Reproduce the items below word for word, from their first line up to and including the line with "19: (329, 469)".

Some records
━━━━

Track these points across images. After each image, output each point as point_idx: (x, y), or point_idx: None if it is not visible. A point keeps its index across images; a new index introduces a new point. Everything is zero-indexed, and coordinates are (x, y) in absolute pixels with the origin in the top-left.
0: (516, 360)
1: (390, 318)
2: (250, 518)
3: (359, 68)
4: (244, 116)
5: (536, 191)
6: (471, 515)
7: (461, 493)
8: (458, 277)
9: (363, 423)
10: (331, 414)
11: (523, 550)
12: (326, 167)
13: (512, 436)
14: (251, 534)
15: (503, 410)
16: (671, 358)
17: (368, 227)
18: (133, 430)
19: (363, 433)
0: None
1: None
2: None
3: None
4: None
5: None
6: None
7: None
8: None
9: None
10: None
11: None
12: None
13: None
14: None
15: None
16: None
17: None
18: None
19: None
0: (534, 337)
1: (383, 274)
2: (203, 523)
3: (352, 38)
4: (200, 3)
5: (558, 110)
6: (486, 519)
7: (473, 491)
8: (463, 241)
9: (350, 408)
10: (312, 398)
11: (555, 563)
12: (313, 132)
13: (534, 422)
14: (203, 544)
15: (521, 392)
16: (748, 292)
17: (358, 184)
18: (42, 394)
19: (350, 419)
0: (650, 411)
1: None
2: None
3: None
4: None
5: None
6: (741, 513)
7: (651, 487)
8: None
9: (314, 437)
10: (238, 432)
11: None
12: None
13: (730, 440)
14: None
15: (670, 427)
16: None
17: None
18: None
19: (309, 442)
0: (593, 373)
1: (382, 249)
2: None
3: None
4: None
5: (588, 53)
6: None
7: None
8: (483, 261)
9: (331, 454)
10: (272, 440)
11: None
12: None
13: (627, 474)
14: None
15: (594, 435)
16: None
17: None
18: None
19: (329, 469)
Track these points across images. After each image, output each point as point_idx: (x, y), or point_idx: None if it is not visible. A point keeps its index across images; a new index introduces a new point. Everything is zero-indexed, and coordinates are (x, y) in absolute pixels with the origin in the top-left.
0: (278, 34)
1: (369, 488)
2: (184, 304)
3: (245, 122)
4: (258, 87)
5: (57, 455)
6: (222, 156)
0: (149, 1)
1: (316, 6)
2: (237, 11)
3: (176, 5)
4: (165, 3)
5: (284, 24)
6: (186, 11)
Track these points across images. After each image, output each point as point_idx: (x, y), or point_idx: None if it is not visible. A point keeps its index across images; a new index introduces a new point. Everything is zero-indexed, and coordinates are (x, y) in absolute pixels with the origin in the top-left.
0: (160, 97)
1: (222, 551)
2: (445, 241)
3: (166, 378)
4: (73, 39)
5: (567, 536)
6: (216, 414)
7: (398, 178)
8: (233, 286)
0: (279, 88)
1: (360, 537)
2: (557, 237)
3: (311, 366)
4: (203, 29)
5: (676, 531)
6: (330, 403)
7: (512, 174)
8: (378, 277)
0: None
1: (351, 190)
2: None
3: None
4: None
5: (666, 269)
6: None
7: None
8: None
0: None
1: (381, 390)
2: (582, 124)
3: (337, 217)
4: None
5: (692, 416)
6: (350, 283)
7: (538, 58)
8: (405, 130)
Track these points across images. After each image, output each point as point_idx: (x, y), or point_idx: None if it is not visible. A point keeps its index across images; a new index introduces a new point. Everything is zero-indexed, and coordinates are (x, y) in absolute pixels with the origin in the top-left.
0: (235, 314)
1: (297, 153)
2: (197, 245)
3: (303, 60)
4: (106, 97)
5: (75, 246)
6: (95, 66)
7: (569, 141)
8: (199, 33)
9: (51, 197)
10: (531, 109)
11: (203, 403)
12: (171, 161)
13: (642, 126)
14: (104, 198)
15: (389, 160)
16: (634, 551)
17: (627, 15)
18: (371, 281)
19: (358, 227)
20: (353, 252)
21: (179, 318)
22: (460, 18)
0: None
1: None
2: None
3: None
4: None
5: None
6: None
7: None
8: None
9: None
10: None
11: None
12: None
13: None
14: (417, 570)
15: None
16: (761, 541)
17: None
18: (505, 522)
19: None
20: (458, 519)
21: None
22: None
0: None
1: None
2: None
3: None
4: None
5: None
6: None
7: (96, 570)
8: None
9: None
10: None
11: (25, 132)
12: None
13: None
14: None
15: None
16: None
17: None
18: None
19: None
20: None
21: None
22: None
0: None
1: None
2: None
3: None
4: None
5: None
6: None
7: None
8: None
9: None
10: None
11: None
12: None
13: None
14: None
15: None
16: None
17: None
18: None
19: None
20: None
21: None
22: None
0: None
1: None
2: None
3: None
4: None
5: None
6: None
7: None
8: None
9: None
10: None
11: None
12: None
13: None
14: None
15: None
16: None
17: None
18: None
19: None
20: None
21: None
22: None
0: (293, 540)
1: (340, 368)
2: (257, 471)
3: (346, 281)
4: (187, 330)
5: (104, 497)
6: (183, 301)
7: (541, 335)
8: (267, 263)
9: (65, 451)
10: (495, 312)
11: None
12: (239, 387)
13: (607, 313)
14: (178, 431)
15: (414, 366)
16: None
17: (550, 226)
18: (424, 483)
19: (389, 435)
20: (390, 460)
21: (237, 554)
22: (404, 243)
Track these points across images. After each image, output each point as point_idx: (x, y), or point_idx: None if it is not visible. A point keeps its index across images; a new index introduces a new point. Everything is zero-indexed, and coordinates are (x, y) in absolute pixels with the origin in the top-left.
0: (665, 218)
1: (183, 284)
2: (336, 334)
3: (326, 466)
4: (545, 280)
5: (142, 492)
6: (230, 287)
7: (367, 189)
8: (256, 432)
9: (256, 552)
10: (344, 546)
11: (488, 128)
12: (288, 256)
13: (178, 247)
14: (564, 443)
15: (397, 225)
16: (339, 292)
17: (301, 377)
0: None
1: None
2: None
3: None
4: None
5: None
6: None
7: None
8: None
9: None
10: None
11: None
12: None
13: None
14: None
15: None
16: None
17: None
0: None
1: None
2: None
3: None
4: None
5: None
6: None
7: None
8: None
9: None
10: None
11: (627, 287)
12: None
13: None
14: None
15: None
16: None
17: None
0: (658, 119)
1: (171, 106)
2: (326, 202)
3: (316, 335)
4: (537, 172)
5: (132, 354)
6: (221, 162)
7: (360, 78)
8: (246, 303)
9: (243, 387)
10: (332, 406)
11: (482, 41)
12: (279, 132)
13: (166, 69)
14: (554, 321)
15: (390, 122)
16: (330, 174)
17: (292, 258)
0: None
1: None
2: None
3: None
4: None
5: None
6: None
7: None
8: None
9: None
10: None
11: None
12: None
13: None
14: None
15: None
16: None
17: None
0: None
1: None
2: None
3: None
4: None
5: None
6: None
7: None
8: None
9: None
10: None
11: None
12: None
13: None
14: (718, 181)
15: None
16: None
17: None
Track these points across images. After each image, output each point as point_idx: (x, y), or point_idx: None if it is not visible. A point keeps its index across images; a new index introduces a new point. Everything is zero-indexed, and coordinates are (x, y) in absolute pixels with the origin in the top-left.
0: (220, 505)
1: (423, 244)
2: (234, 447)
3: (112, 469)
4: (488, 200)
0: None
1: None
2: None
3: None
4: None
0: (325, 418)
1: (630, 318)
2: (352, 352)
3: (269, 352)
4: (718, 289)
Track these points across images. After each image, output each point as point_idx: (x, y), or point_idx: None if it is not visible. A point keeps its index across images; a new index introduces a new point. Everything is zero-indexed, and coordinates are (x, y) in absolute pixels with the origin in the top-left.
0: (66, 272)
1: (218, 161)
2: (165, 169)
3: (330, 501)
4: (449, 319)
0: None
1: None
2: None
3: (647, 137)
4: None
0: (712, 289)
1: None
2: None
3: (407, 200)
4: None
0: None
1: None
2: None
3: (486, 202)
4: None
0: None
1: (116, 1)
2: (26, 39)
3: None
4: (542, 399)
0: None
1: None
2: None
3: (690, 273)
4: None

━━━━

» Response below
Track these points across images. After each image, output each point as point_idx: (x, y), or point_idx: None if it is not visible. A point keeps its index across images; a new index introduces a new point. Everything is zero-indexed, and coordinates are (x, y) in absolute pixels with the origin in the top-left.
0: (516, 360)
1: (390, 318)
2: (250, 518)
3: (359, 68)
4: (244, 116)
5: (536, 191)
6: (471, 515)
7: (461, 493)
8: (458, 277)
9: (363, 423)
10: (331, 414)
11: (523, 550)
12: (326, 167)
13: (512, 436)
14: (251, 534)
15: (503, 410)
16: (671, 358)
17: (368, 227)
18: (133, 430)
19: (363, 433)
0: None
1: None
2: None
3: None
4: None
5: None
6: None
7: None
8: None
9: None
10: None
11: None
12: None
13: None
14: None
15: None
16: None
17: None
18: None
19: None
0: (534, 337)
1: (383, 274)
2: (203, 523)
3: (352, 38)
4: (200, 3)
5: (558, 110)
6: (486, 519)
7: (473, 491)
8: (463, 241)
9: (350, 408)
10: (312, 398)
11: (555, 563)
12: (313, 132)
13: (534, 422)
14: (203, 544)
15: (521, 392)
16: (748, 292)
17: (358, 184)
18: (42, 394)
19: (350, 419)
0: (650, 411)
1: None
2: None
3: None
4: None
5: None
6: (741, 513)
7: (651, 487)
8: None
9: (314, 437)
10: (238, 432)
11: None
12: None
13: (730, 440)
14: None
15: (670, 427)
16: None
17: None
18: None
19: (309, 442)
0: (593, 373)
1: (382, 249)
2: None
3: None
4: None
5: (588, 53)
6: None
7: None
8: (483, 261)
9: (331, 454)
10: (272, 440)
11: None
12: None
13: (627, 474)
14: None
15: (594, 435)
16: None
17: None
18: None
19: (329, 469)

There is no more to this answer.